Diversification Opportunities for BOS Better and Summit Materials

0.74
  Correlation Coefficient

Poor diversification

The 3 months correlation between BOS and Summit is 0.74. Overlapping area represents the amount of risk that can be diversified away by holding BOS Better Online and Summit Materials in the same portfolio, assuming nothing else is changed. The correlation between historical prices or returns on Summit Materials and BOS Better is a relative statistical measure of the degree to which these equity instruments tend to move together. The correlation coefficient measures the extent to which returns on BOS Better Online are associated (or correlated) with Summit Materials. Values of the correlation coefficient range from -1 to +1, where. The correlation of zero (0) is possible when the price movement of Summit Materials has no effect on the direction of BOS Better i.e., BOS Better and Summit Materials go up and down completely randomly.

Pair Corralation between BOS Better and Summit Materials

Given the investment horizon of 90 days BOS Better Online is expected to generate 2.6 times more return on investment than Summit Materials. However, BOS Better is 2.6 times more volatile than Summit Materials. It trades about -0.04 of its potential returns per unit of risk. Summit Materials is currently generating about -0.12 per unit of risk.
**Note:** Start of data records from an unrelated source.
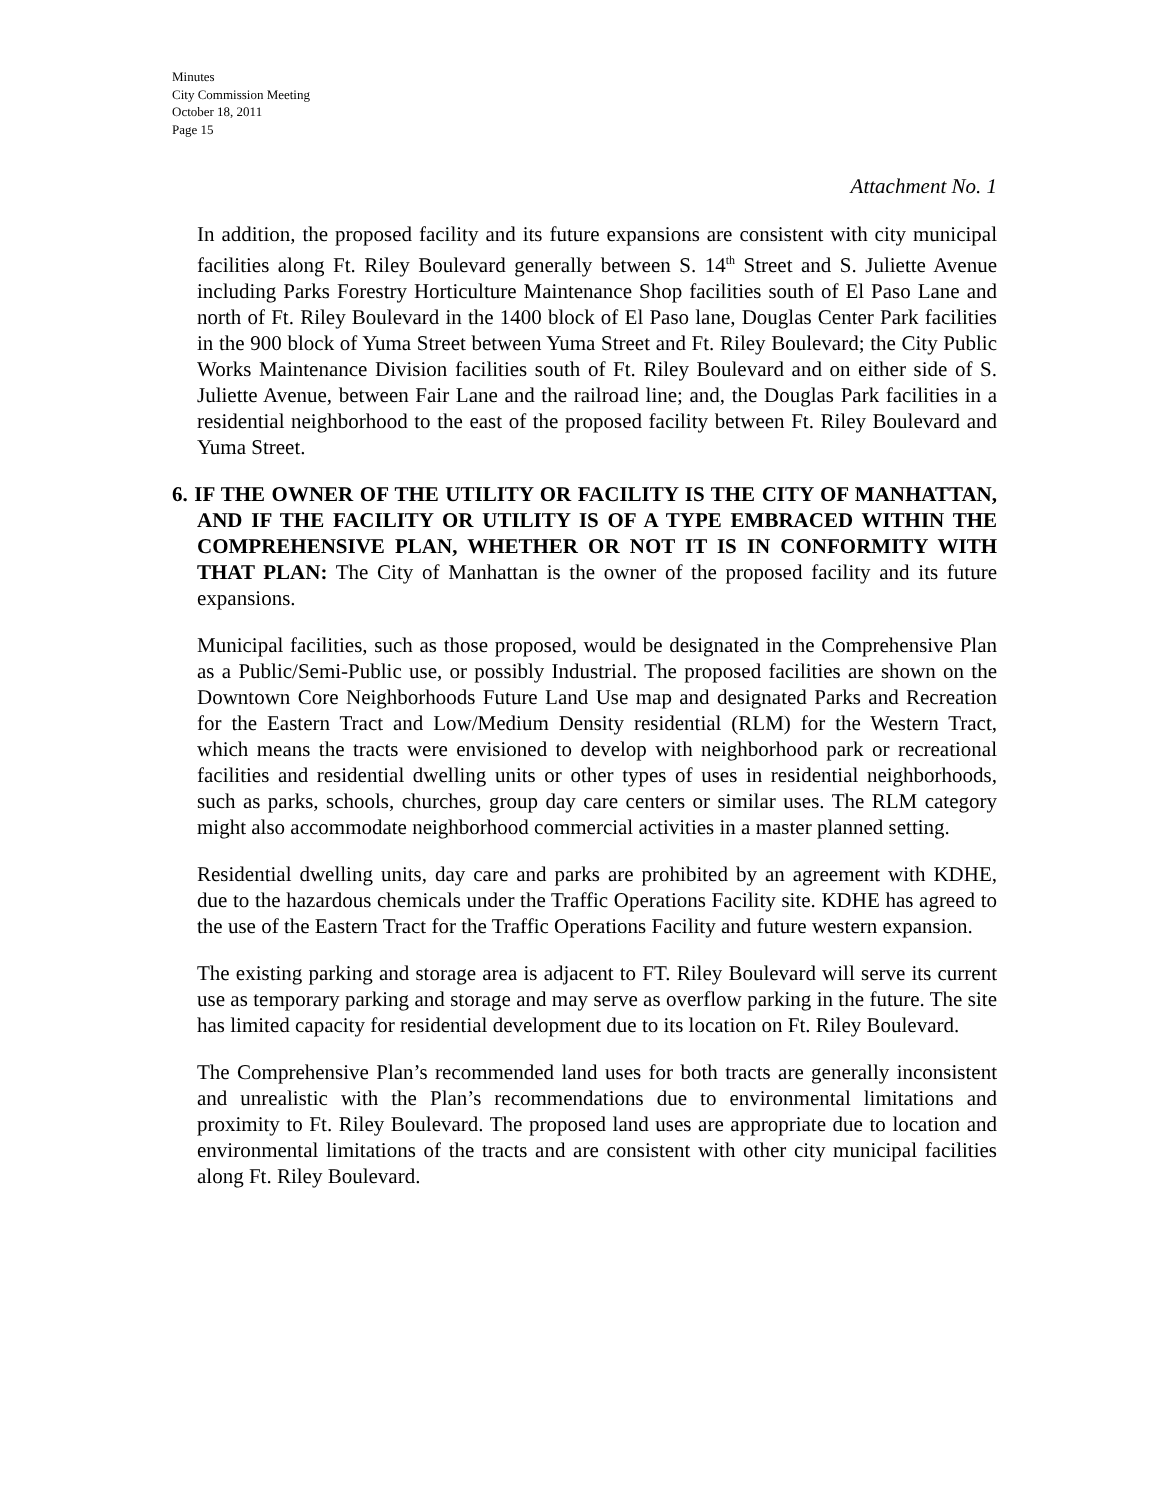Minutes
City Commission Meeting
October 18, 2011
Page 15
Attachment No. 1
In addition, the proposed facility and its future expansions are consistent with city municipal facilities along Ft. Riley Boulevard generally between S. 14<sup>th</sup> Street and S. Juliette Avenue including Parks Forestry Horticulture Maintenance Shop facilities south of El Paso Lane and north of Ft. Riley Boulevard in the 1400 block of El Paso lane, Douglas Center Park facilities in the 900 block of Yuma Street between Yuma Street and Ft. Riley Boulevard; the City Public Works Maintenance Division facilities south of Ft. Riley Boulevard and on either side of S. Juliette Avenue, between Fair Lane and the railroad line; and, the Douglas Park facilities in a residential neighborhood to the east of the proposed facility between Ft. Riley Boulevard and Yuma Street.
6. IF THE OWNER OF THE UTILITY OR FACILITY IS THE CITY OF MANHATTAN, AND IF THE FACILITY OR UTILITY IS OF A TYPE EMBRACED WITHIN THE COMPREHENSIVE PLAN, WHETHER OR NOT IT IS IN CONFORMITY WITH THAT PLAN: The City of Manhattan is the owner of the proposed facility and its future expansions.
Municipal facilities, such as those proposed, would be designated in the Comprehensive Plan as a Public/Semi-Public use, or possibly Industrial. The proposed facilities are shown on the Downtown Core Neighborhoods Future Land Use map and designated Parks and Recreation for the Eastern Tract and Low/Medium Density residential (RLM) for the Western Tract, which means the tracts were envisioned to develop with neighborhood park or recreational facilities and residential dwelling units or other types of uses in residential neighborhoods, such as parks, schools, churches, group day care centers or similar uses. The RLM category might also accommodate neighborhood commercial activities in a master planned setting.
Residential dwelling units, day care and parks are prohibited by an agreement with KDHE, due to the hazardous chemicals under the Traffic Operations Facility site. KDHE has agreed to the use of the Eastern Tract for the Traffic Operations Facility and future western expansion.
The existing parking and storage area is adjacent to FT. Riley Boulevard will serve its current use as temporary parking and storage and may serve as overflow parking in the future. The site has limited capacity for residential development due to its location on Ft. Riley Boulevard.
The Comprehensive Plan’s recommended land uses for both tracts are generally inconsistent and unrealistic with the Plan’s recommendations due to environmental limitations and proximity to Ft. Riley Boulevard. The proposed land uses are appropriate due to location and environmental limitations of the tracts and are consistent with other city municipal facilities along Ft. Riley Boulevard.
If you would invest  331.00  in BOS Better Online on September 22, 2024 and sell it today you would lose (4.00) from holding BOS Better Online or give up 1.21% of portfolio value over 90 days.
Time Period3 Months [change]
DirectionMoves Together 
StrengthSignificant
Accuracy100.0%
ValuesDaily Returns

BOS Better Online  vs.  Summit Materials

 Performance 
       Timeline  
BOS Better Online 

Risk-Adjusted Performance

7 of 100

 
Weak
 
Strong
OK
Compared to the overall equity markets, risk-adjusted returns on investments in BOS Better Online are ranked lower than 7 (%) of all global equities and portfolios over the last 90 days. In spite of rather weak basic indicators, BOS Better may actually be approaching a critical reversion point that can send shares even higher in January 2025.
Summit Materials 

Risk-Adjusted Performance

17 of 100

 
Weak
 
Strong
Solid
Compared to the overall equity markets, risk-adjusted returns on investments in Summit Materials are ranked lower than 17 (%) of all global equities and portfolios over the last 90 days. In spite of very unfluctuating basic indicators, Summit Materials displayed solid returns over the last few months and may actually be approaching a breakup point.

BOS Better and Summit Materials Volatility Contrast

   Predicted Return Density   
       Returns  

Pair Trading with BOS Better and Summit Materials

The main advantage of trading using opposite BOS Better and Summit Materials positions is that it hedges away some unsystematic risk. Because of two separate transactions, even if BOS Better position performs unexpectedly, Summit Materials can make up some of the losses. Pair trading also minimizes risk from directional movements in the market. For example, if an entire industry or sector drops because of unexpected headlines, the short position in Summit Materials will offset losses from the drop in Summit Materials' long position.
The idea behind BOS Better Online and Summit Materials pairs trading is to make the combined position market-neutral, meaning the overall market's direction will not affect its win or loss (or potential downside or upside). This can be achieved by designing a pairs trade with two highly correlated stocks or equities that operate in a similar space or sector, making it possible to obtain profits through simple and relatively low-risk investment.
Check out your portfolio center.
Note that this page's information should be used as a complementary analysis to find the right mix of equity instruments to add to your existing portfolios or create a brand new portfolio. You can also try the Portfolio Volatility module to check portfolio volatility and analyze historical return density to properly model market risk.